*** THE INPUT Section Begins ***

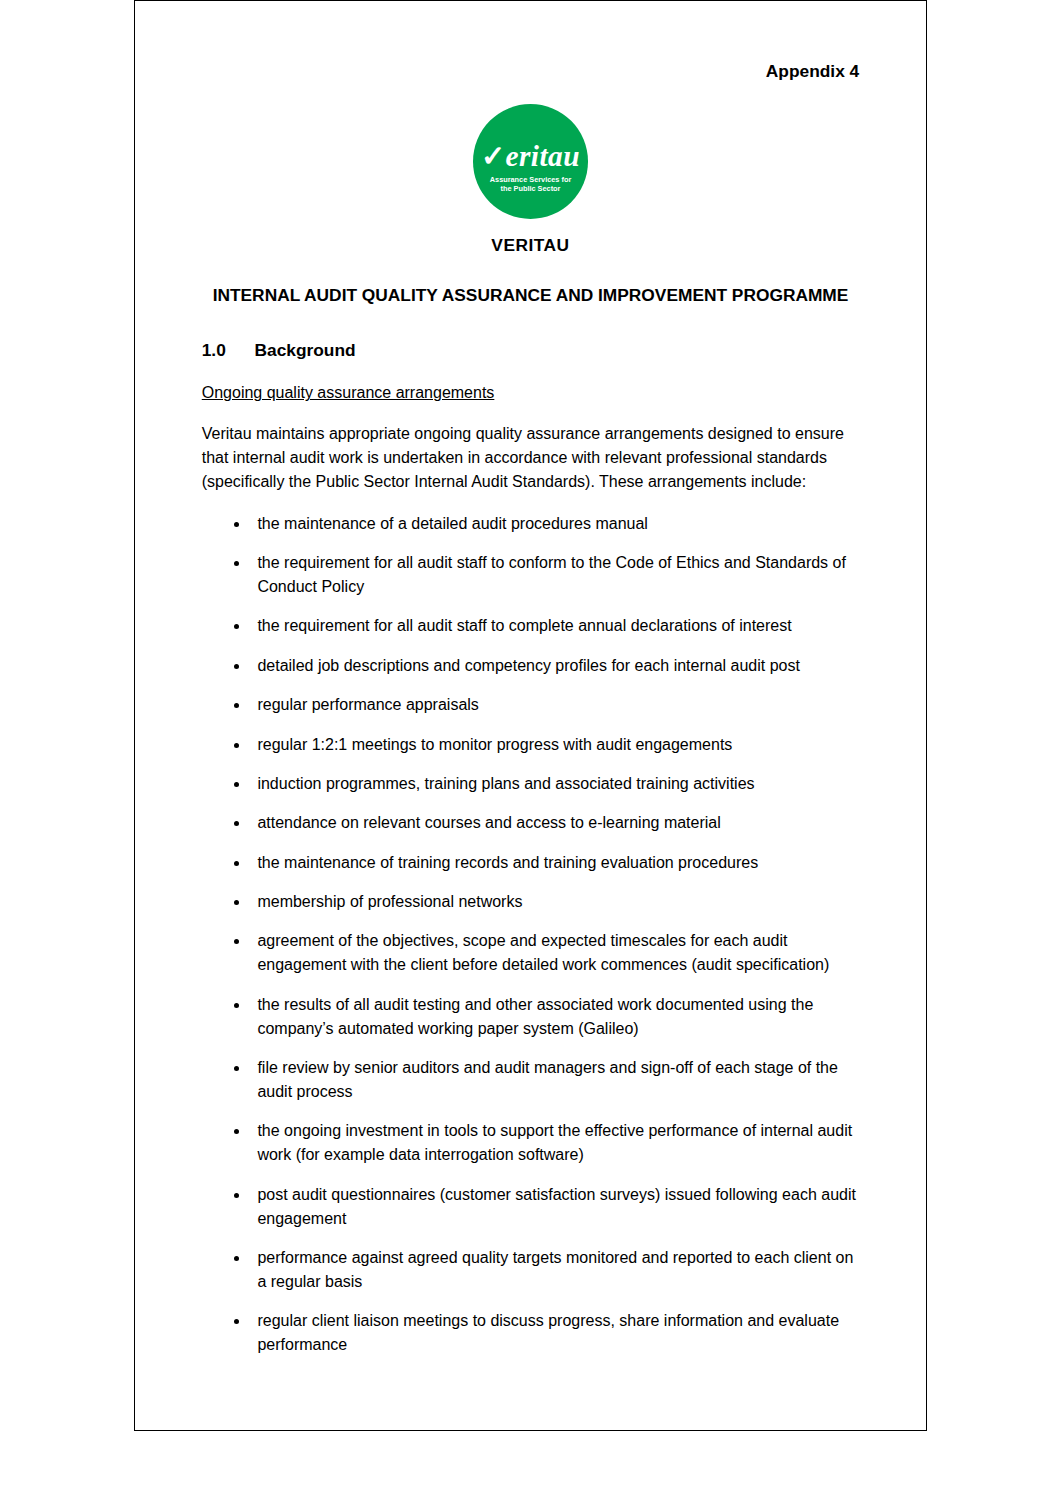Appendix 4
✓eritau Assurance Services for
the Public Sector
VERITAU
INTERNAL AUDIT QUALITY ASSURANCE AND IMPROVEMENT PROGRAMME
1.0 Background
Ongoing quality assurance arrangements
Veritau maintains appropriate ongoing quality assurance arrangements designed to ensure that internal audit work is undertaken in accordance with relevant professional standards (specifically the Public Sector Internal Audit Standards). These arrangements include:
the maintenance of a detailed audit procedures manual
the requirement for all audit staff to conform to the Code of Ethics and Standards of Conduct Policy
the requirement for all audit staff to complete annual declarations of interest
detailed job descriptions and competency profiles for each internal audit post
regular performance appraisals
regular 1:2:1 meetings to monitor progress with audit engagements
induction programmes, training plans and associated training activities
attendance on relevant courses and access to e-learning material
the maintenance of training records and training evaluation procedures
membership of professional networks
agreement of the objectives, scope and expected timescales for each audit engagement with the client before detailed work commences (audit specification)
the results of all audit testing and other associated work documented using the company’s automated working paper system (Galileo)
file review by senior auditors and audit managers and sign-off of each stage of the audit process
the ongoing investment in tools to support the effective performance of internal audit work (for example data interrogation software)
post audit questionnaires (customer satisfaction surveys) issued following each audit engagement
performance against agreed quality targets monitored and reported to each client on a regular basis
regular client liaison meetings to discuss progress, share information and evaluate performance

*** THE INPUT Section Ends ***

- [TASK REQUIREMENTS]
Output each line above exactly as it stands, omitting the pictures.

- [ANSWER TO THIS PROBLEM]
Appendix 4
✓eritau Assurance Services for
the Public Sector
VERITAU
INTERNAL AUDIT QUALITY ASSURANCE AND IMPROVEMENT PROGRAMME
1.0 Background
Ongoing quality assurance arrangements
Veritau maintains appropriate ongoing quality assurance arrangements designed to ensure that internal audit work is undertaken in accordance with relevant professional standards (specifically the Public Sector Internal Audit Standards). These arrangements include:
the maintenance of a detailed audit procedures manual
the requirement for all audit staff to conform to the Code of Ethics and Standards of Conduct Policy
the requirement for all audit staff to complete annual declarations of interest
detailed job descriptions and competency profiles for each internal audit post
regular performance appraisals
regular 1:2:1 meetings to monitor progress with audit engagements
induction programmes, training plans and associated training activities
attendance on relevant courses and access to e-learning material
the maintenance of training records and training evaluation procedures
membership of professional networks
agreement of the objectives, scope and expected timescales for each audit engagement with the client before detailed work commences (audit specification)
the results of all audit testing and other associated work documented using the company’s automated working paper system (Galileo)
file review by senior auditors and audit managers and sign-off of each stage of the audit process
the ongoing investment in tools to support the effective performance of internal audit work (for example data interrogation software)
post audit questionnaires (customer satisfaction surveys) issued following each audit engagement
performance against agreed quality targets monitored and reported to each client on a regular basis
regular client liaison meetings to discuss progress, share information and evaluate performance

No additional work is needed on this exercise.